En 1994, une enquête sur les propriétaires d'animaux de compagnie au sein de l'Union européenne a révélé qu'il y avait 36 ​​millions de chiens de compagnie, 35 millions de chats de compagnie et 173 autres espèces d'animaux de compagnie (principalement des oiseaux, des lapins, des rongeurs, des reptiles et des poissons) (Serpell 1996: 13). Une enquête plus récente a montré que, rien qu'au Royaume-Uni, il y a environ 7,5 millions de propriétaires de chiens et un peu moins de propriétaires de chats (anon, 2001a). De nombreuses associations caritatives et organisations existent pour protéger les droits de ces animaux et nous sommes fiers d’être une nation «amoureuse des animaux». En effet, garder des animaux est, comme le note Mann (1975: 1), «un loisir majeur apportant plaisir, camaraderie et souvent un sentiment de sécurité à un très grand nombre de personnes». Pourtant, alors que notre perception est que nous vivons dans une société qui traite les animaux avec respect et dignité, la réalité semble être quelque peu différente. Par exemple, une étude récente a conclu que «la cruauté envers les animaux est profondément enracinée dans la société britannique», avec des incidents signalés, notamment des coups de feu et des coups de pied sur des chats, et des feux d'artifice à leur queue (anon, 2001b).

Dans cet article, les perceptions et les réalités de garder des animaux comme animaux de compagnie dans l'Angleterre médiévale et post-médiévale seront explorées en utilisant une combinaison de preuves littéraires et artistiques contemporaines en conjonction avec des données zooarchéologiques.
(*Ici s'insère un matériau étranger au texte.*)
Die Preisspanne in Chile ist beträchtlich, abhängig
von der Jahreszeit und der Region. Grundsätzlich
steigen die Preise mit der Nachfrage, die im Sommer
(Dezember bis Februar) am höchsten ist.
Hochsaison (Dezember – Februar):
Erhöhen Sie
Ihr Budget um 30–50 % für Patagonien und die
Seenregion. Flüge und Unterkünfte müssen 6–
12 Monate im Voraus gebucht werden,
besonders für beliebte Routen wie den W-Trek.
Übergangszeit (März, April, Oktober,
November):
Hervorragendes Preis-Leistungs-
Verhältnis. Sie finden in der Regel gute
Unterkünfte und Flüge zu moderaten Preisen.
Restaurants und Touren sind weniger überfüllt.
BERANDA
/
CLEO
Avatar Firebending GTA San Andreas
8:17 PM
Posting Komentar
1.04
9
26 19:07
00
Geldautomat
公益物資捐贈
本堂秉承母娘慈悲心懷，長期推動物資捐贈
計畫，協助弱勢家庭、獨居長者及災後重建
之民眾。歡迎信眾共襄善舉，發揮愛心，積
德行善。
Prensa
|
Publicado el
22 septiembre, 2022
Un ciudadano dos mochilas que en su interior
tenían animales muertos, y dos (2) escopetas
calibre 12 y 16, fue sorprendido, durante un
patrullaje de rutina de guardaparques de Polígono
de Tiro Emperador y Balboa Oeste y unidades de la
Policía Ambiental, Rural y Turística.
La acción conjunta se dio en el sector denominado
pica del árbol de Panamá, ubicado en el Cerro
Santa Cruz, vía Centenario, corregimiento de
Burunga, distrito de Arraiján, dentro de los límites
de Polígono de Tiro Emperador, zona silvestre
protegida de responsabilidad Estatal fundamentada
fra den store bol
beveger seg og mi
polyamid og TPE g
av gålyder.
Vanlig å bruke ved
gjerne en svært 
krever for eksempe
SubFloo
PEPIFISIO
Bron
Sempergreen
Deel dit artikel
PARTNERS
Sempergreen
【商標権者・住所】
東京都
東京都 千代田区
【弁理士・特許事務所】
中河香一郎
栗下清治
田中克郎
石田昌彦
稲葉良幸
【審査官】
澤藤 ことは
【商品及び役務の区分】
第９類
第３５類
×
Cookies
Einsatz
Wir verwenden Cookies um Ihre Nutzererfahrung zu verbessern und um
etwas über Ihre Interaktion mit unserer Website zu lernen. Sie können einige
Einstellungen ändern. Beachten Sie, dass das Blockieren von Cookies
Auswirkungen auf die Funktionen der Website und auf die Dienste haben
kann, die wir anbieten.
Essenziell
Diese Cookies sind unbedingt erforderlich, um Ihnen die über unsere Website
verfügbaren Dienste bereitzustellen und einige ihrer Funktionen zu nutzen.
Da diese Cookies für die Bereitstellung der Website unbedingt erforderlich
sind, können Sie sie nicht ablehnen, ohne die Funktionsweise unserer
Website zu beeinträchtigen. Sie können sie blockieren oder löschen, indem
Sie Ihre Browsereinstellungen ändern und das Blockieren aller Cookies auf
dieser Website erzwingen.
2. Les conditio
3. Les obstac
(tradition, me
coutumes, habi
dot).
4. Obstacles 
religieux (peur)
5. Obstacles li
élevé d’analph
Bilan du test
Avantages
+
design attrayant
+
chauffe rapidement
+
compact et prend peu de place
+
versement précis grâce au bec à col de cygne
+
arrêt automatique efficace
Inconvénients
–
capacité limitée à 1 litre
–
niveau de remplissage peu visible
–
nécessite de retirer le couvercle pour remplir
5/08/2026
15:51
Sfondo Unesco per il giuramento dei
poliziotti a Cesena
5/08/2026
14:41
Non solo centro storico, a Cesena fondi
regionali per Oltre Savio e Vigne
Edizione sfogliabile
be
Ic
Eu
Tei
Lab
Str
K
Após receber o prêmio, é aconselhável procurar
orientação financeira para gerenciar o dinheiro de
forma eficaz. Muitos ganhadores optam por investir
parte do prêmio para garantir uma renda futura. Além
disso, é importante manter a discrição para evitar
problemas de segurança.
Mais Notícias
Comme le note Noske (1989: 45), les attitudes médiévales à l'égard de l'humanité et de la nature en général ont été fortement influencées par l'Église. Seul l'homme (et non les animaux) a été créé à l'image de Dieu et il a reçu la domination sur toutes les autres créatures vivantes (Genèse 1:26, 28). L'Église médiévale a cherché à maintenir cette division, en particulier en essayant de se dissocier du point de vue païen classique, dans lequel les animaux et les humains étaient souvent interchangeables. Par conséquent, les représentations du diable à cette époque apparaissent souvent comme un mélange d'humain et d'animal (Noske, 1989: 46; Russell, 1984: 209) et, «la pratique de garder des animaux pour la compagnie était officiellement désapprouvée» (Serpell et Paul , 1994: 133). Les préjugés ultérieurs envers la garde des animaux de compagnie reflétaient également une réaction contre la bestialité et les chasses aux sorcières du XVIe siècle, où la possession d'un «animal familier était suffisante pour éveiller des soupçons de sorcellerie» (Serpell et Paul, 1994: 133).